I mean — CENSORSIHP!111!!!OMGone
Rick Taylor
I voted for Clinton. If Obama hadn’t had the temerity to win all those caucuses and force her to use extreme measures to win, I’d still be supporting her.
Conservatively Liberal
I noticed that when I mentioned that I was changing the pie filter so noiq replies that they love hot goat sex, noiq decided to leave. Hmmmm, could I have been on to something and noiq left to keep from being outed? ;)
I find it interesting that the Penn/Columbia trade deal is getting so little air time, and I am not reading tirade after tirade about it anywhere. I can’t help but think that if this had been one of Obama’s campaign people who had done this, the Clintonistas would be spamming the crap out of it. As it is, her people mostly give Penn a pass on this.

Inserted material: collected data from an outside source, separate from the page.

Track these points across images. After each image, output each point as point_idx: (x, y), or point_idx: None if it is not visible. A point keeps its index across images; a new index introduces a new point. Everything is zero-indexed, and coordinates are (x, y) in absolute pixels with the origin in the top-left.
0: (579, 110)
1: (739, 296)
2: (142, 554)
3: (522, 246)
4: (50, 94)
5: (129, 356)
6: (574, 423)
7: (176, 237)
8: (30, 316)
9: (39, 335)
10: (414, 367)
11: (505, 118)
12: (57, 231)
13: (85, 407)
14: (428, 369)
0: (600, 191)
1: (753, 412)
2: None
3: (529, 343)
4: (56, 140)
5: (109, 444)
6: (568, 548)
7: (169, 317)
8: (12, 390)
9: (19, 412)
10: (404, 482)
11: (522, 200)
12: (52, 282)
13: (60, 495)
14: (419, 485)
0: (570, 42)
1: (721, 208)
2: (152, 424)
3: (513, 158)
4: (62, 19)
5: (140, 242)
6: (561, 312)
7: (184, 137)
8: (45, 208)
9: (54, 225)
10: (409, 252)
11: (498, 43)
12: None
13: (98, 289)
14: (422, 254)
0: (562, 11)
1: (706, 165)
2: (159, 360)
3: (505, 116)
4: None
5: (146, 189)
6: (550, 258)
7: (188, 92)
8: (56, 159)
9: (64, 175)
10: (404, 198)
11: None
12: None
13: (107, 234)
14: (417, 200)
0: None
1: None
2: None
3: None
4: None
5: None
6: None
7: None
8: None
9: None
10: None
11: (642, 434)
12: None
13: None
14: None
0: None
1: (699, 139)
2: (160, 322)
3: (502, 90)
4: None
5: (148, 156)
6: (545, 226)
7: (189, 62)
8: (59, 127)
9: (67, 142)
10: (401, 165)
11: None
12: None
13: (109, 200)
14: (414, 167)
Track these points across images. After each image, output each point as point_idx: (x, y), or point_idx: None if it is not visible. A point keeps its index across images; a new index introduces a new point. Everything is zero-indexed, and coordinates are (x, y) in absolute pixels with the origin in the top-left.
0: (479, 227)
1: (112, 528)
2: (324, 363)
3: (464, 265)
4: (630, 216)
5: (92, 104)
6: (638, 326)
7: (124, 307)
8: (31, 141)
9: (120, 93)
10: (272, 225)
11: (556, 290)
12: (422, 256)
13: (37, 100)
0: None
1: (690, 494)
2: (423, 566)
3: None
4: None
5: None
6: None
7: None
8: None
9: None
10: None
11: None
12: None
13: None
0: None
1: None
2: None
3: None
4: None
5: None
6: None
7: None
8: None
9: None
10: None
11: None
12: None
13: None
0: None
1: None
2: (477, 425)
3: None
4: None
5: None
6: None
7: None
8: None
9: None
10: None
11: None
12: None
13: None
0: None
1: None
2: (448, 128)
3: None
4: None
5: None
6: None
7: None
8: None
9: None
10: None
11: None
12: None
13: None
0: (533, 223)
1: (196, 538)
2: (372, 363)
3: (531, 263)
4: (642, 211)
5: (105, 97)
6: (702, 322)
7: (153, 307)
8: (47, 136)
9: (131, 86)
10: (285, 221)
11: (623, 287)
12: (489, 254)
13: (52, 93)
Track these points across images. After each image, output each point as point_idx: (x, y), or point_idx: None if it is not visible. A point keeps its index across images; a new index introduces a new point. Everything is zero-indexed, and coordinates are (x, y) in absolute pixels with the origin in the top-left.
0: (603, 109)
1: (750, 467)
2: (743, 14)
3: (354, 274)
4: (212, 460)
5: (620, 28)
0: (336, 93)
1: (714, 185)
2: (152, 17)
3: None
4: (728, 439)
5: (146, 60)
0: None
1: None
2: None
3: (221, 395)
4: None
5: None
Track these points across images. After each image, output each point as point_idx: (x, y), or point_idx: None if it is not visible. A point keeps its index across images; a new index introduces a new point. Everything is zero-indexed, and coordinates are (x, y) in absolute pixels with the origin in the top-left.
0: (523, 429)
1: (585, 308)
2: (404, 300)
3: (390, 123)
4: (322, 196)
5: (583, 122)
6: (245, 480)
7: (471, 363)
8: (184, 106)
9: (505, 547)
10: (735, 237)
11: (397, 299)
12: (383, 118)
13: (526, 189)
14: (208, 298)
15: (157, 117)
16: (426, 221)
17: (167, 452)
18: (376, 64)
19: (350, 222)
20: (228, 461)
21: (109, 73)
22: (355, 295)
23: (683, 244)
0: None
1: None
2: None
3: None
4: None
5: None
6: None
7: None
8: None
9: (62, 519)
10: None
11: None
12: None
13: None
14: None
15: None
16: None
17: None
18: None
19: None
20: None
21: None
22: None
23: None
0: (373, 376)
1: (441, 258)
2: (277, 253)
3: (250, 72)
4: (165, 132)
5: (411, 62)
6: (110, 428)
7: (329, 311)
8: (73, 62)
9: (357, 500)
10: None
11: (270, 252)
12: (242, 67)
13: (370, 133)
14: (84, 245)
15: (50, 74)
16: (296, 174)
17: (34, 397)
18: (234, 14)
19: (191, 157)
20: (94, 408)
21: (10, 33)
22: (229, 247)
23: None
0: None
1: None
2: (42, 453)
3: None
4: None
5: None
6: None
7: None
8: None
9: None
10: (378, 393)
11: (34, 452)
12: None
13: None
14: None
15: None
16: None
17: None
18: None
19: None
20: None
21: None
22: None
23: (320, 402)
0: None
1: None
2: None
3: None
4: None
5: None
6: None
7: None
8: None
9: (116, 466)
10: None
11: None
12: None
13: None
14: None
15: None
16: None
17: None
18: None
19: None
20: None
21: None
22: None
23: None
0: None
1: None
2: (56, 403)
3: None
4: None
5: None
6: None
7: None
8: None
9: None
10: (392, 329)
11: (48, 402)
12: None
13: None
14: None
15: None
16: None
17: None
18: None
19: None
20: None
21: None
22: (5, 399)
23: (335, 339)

Plain and simple, Penn was double-dealing and got caught. IMO, if Hillary had one ethical bone in her body she would have canned him immediately. She did not, and that speaks volumes about her character.
Bedlam
Hi all, put here as I didn’t know where, but seemed relevant as a question of Clintons ‘fact’s. As a brit totally engrossed in all this I visited Hillary is 44 (years old?) and saw the poll list they have down the right hand side, pretty much showing her winning everything.
What is that info, as it seems to show here winning popularity everywhere?
Please excuse my ignorance. and thanks for any info.